What to do: Write the listing out again word for word. Pictures do not belong in the copy.

Data block:
++++++++++

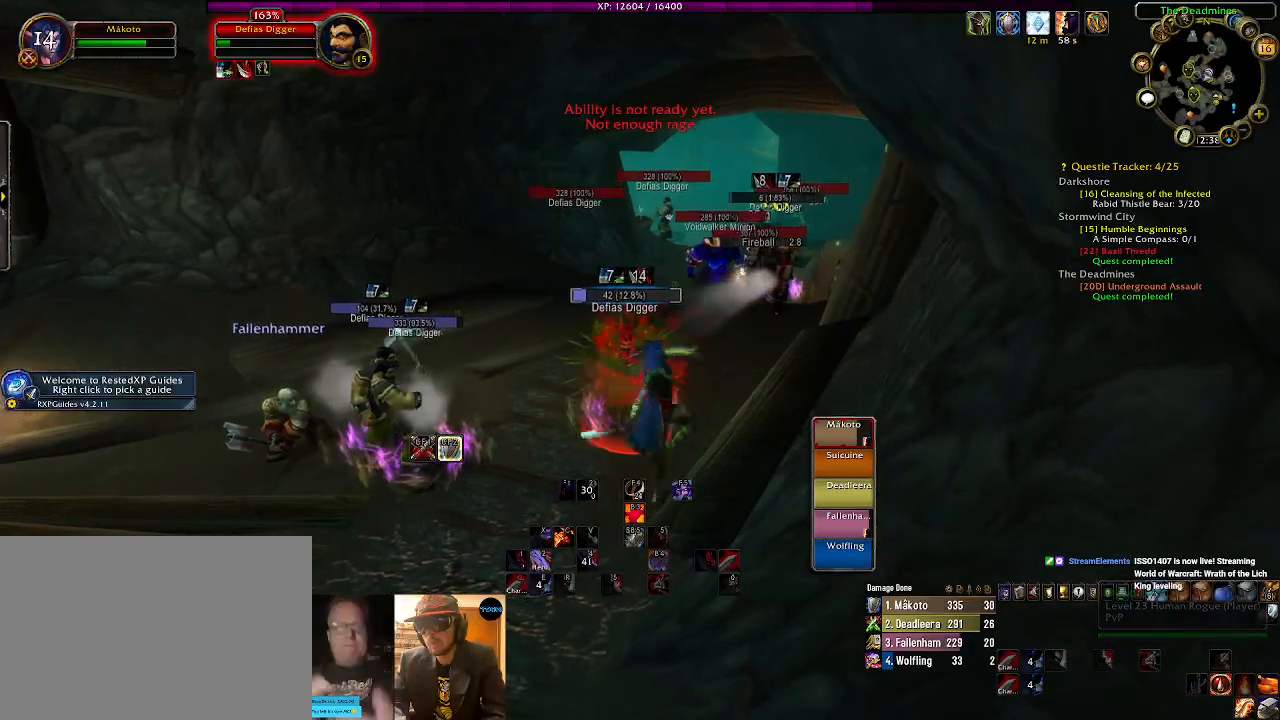
{"keys": [], "mouse": ["right"], "events": []}
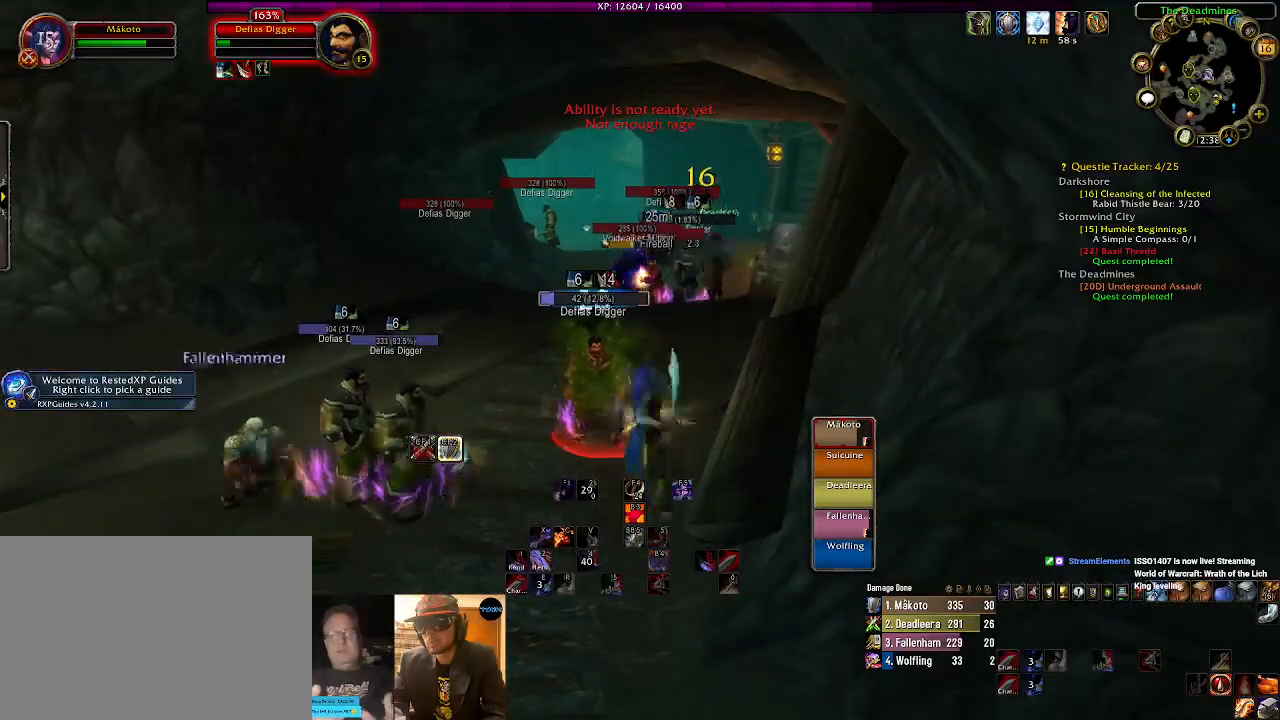
{"keys": [], "mouse": ["right"], "events": [[200, "mouse_left", "down"], [334, "mouse_left", "up"]]}
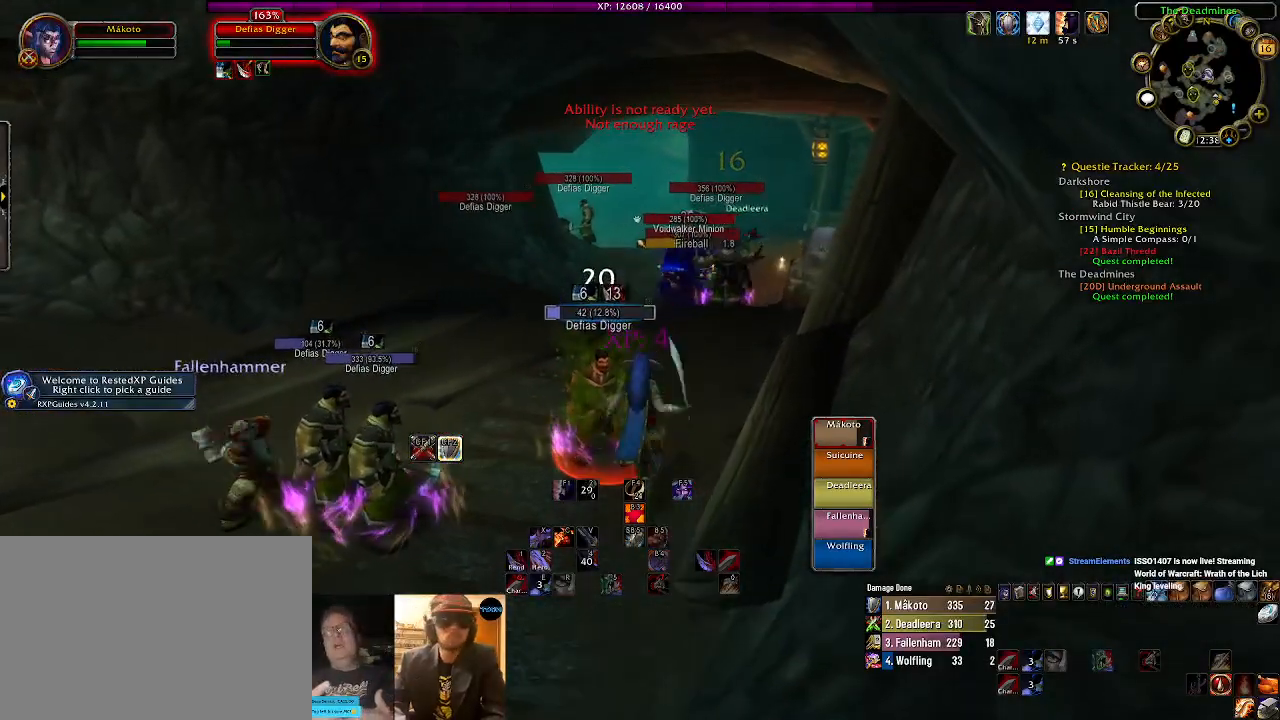
{"keys": [], "mouse": ["right"], "events": [[284, "c", "down"], [417, "c", "up"]]}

++++++++++

Expected output:
{"keys": [], "mouse": ["right"], "events": []}
{"keys": [], "mouse": ["right"], "events": [[200, "mouse_left", "down"], [334, "mouse_left", "up"]]}
{"keys": [], "mouse": ["right"], "events": [[284, "c", "down"], [417, "c", "up"]]}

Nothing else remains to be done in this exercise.